MATERIAL SUPPLIED
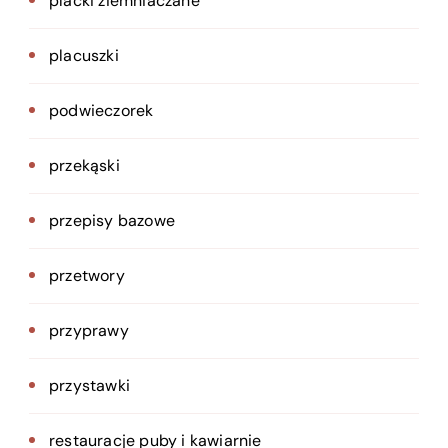
placki ziemniaczane
placuszki
podwieczorek
przekąski
przepisy bazowe
przetwory
przyprawy
przystawki
restauracje puby i kawiarnie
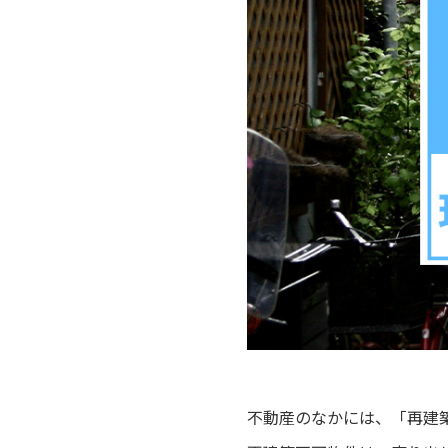
不動産のなかには、「再建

JOB
Without including any pictures, copy every line above exactly.

ANSWER SECTION
placki ziemniaczane
placuszki
podwieczorek
przekąski
przepisy bazowe
przetwory
przyprawy
przystawki
restauracje puby i kawiarnie
不動産のなかには、「再建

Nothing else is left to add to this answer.